Wednesday 10 August 2016

other aspects of the Darién

Whilst the main reason I went to the Darién was to see the harpy eagle, I also wanted to experience some of the other wildlife there.  & the show started even before we arrived, as this beauty (a female great curassow) popped out of the trees beside the road and wandered around for a little while allowing me to take some photos.


The camp itself was surrounded by forest and there were a number of great birds around the grounds. Parrots (red-lored and mealy amazons) flew around screeching the whole time, a woodpecker was nesting in a tree beside the dining area, and the hummingbird feeders were well used.  If I woke during the night I could always hear the yelping call of at least one mottled owl, and the guide managed to find one for me with his flashlight:






There were other interesting creatures around too, including this snake which I believe to be the highly venomous fer-de-lance:


There were monkeys (howler and geoffroy's tamarin) and sloths too, millions of butterflies, little tree frogs, giant toads, pretty grasshoppers - and far too many spiders for my liking.  It's difficult to limit the photos I post here as there was such a great variety of wildlife.  How often do you see a green butterfly?


What I hadn't expected to see so much of, however, was the human story that currently has the Darién as part of its route.  Migrants are working their way up from South America and through Central America into the US.  Based around the US policy of giving asylum to Cubans who arrive by land (but not those who come by sea), but now with as many Haitians and Africans from various nations using the route too.  It has hit the news recently as Nicaragua closed their borders to these migrants, meaning thousands of them stuck in Costa Rica, and now that Costa Rica is trying to limit the numbers the problem is hitting Panama.  A parallel with the way the Balkan states put up barriers to stop Syrians passing through on their way to Germany.

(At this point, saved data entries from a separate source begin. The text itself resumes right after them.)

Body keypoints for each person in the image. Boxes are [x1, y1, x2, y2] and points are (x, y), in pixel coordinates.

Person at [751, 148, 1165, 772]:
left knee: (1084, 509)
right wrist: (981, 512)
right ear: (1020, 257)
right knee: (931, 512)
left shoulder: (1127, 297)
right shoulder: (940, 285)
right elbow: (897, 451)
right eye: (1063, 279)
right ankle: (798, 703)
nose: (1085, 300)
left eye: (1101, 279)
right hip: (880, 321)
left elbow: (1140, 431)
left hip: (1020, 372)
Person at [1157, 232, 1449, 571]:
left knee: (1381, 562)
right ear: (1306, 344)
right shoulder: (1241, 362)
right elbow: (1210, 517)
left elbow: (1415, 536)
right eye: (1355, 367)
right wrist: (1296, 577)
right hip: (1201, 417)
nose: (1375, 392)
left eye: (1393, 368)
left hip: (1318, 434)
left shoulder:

You don't see these migrants in Panama City unless you happen to be in the long-distance bus terminal when they come in from the Darién and wait for a bus to take them west to Costa Rica (or at least now to the camps on the border), but in the Darién there were hundreds.  These guys were waiting in the pouring rain to cross the Chucunaque River:


They will have made their way, somehow, through the almost impassable Darién Gap that divides Panama from Colombia - an area of rainforest-clad mountains dissected by numerous rivers, best known for its Colombian guerrillas and drug smugglers and the (mythical?) FBI agents trying to stop them.  I visited parts of this area, around the fringes, but the interior is pretty inaccessible.  Further on I saw them queuing to be processed by the border police, I saw them walking along the roadsides, queuing for food being handed out by a local Catholic church, and hanging around this camp waiting to move on to Panama City:


I wanted to know more about them, to hear their stories of how they got to Colombia (where I hear many have been robbed), how they got through the Darién, and what they were hoping for at the end of this hugely difficult journey.  Unfortunately, having a full (pre-organised) schedule, I didn't get the chance of more than a few smiles and waves, and it is difficult to get reliable information here on the matter.  Locals I asked told me they were all from the Congo, or from Somalia, or Haiti, or Bangladesh ... what is certain though is that their number does include Cubans, Haitians and Africans.